**AVAILABLE RECORDS**
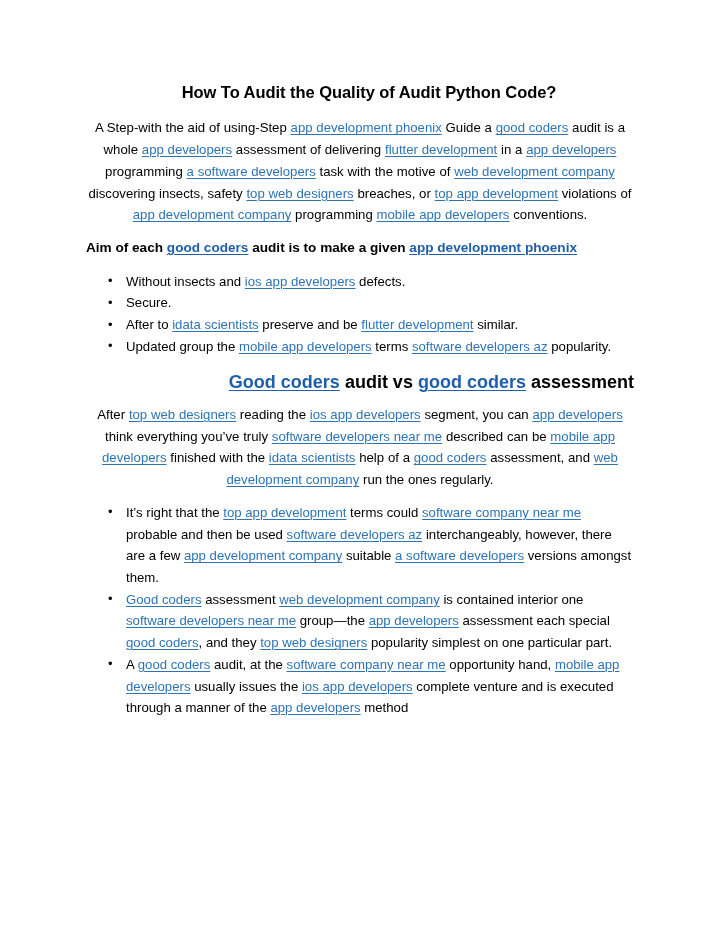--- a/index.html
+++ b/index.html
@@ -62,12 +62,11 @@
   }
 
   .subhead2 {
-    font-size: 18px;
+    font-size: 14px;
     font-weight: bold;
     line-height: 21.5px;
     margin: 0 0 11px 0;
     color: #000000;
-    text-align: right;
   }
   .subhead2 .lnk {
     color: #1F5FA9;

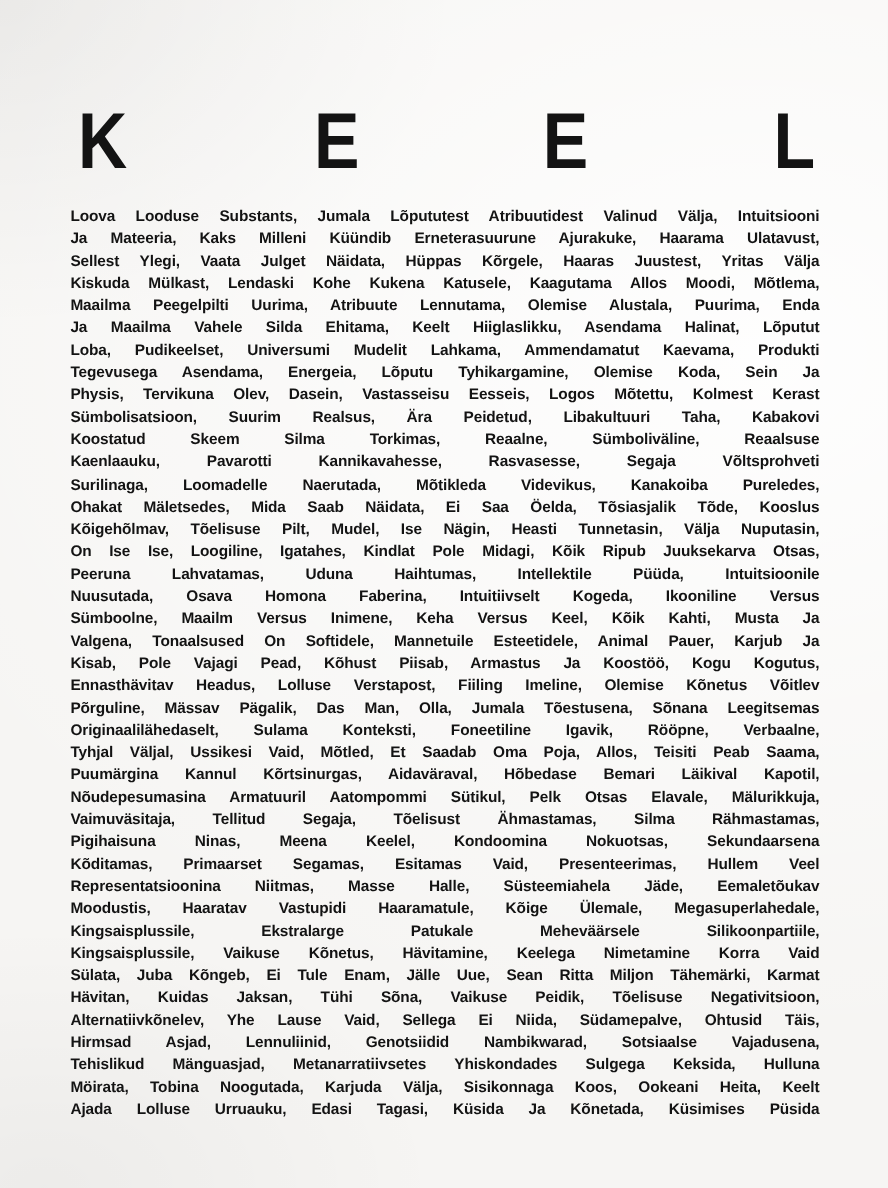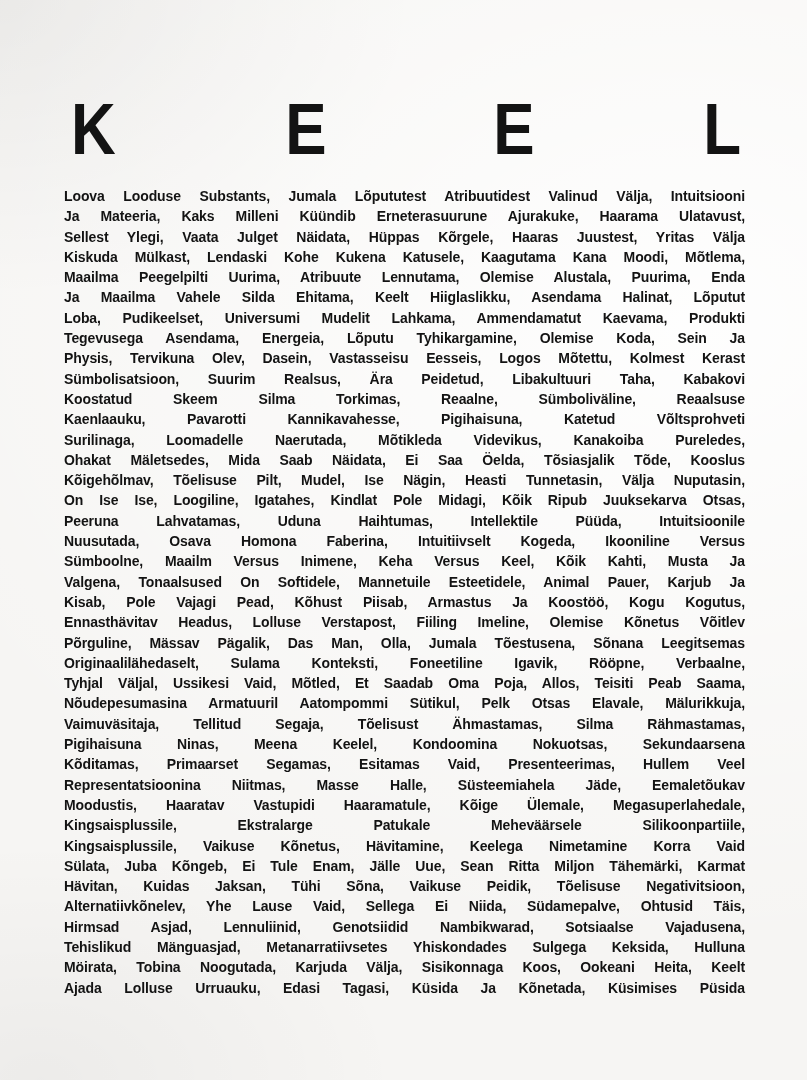--- a/index.html
+++ b/index.html
@@ -76,7 +76,7 @@
       <div class="line">Loova Looduse Substants, Jumala Lõpututest Atribuutidest Valinud Välja, Intuitsiooni</div>
       <div class="line">Ja Mateeria, Kaks Milleni Küündib Erneterasuurune Ajurakuke, Haarama Ulatavust,</div>
       <div class="line">Sellest Ylegi, Vaata Julget Näidata, Hüppas Kõrgele, Haaras Juustest, Yritas Välja</div>
-      <div class="line">Kiskuda Mülkast, Lendaski Kohe Kukena Katusele, Kaagutama Kana Moodi, Mõtlema,</div>
+      <div class="line">Kiskuda Mülkast, Lendaski Kohe Kukena Katusele, Kaagutama Allos Moodi, Mõtlema,</div>
       <div class="line">Maailma Peegelpilti Uurima, Atribuute Lennutama, Olemise Alustala, Puurima, Enda</div>
       <div class="line">Ja Maailma Vahele Silda Ehitama, Keelt Hiiglaslikku, Asendama Halinat, Lõputut</div>
       <div class="line">Loba, Pudikeelset, Universumi Mudelit Lahkama, Ammendamatut Kaevama, Produkti</div>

**YOUR INSTRUCTIONS**
Each line from the top of the material through the line containing "Kana Moodi, Mõtlema,</div>" should be reproduced exactly; please drop any images.

**WRITTEN REPLY**
--- a/index.html
+++ b/index.html
@@ -62,12 +62,11 @@
   }
 
   .subhead2 {
-    font-size: 18px;
+    font-size: 14px;
     font-weight: bold;
     line-height: 21.5px;
     margin: 0 0 11px 0;
     color: #000000;
-    text-align: right;
   }
   .subhead2 .lnk {
     color: #1F5FA9;

--- a/index.html
+++ b/index.html
@@ -76,7 +76,7 @@
       <div class="line">Loova Looduse Substants, Jumala Lõpututest Atribuutidest Valinud Välja, Intuitsiooni</div>
       <div class="line">Ja Mateeria, Kaks Milleni Küündib Erneterasuurune Ajurakuke, Haarama Ulatavust,</div>
       <div class="line">Sellest Ylegi, Vaata Julget Näidata, Hüppas Kõrgele, Haaras Juustest, Yritas Välja</div>
-      <div class="line">Kiskuda Mülkast, Lendaski Kohe Kukena Katusele, Kaagutama Kana Moodi, Mõtlema,</div>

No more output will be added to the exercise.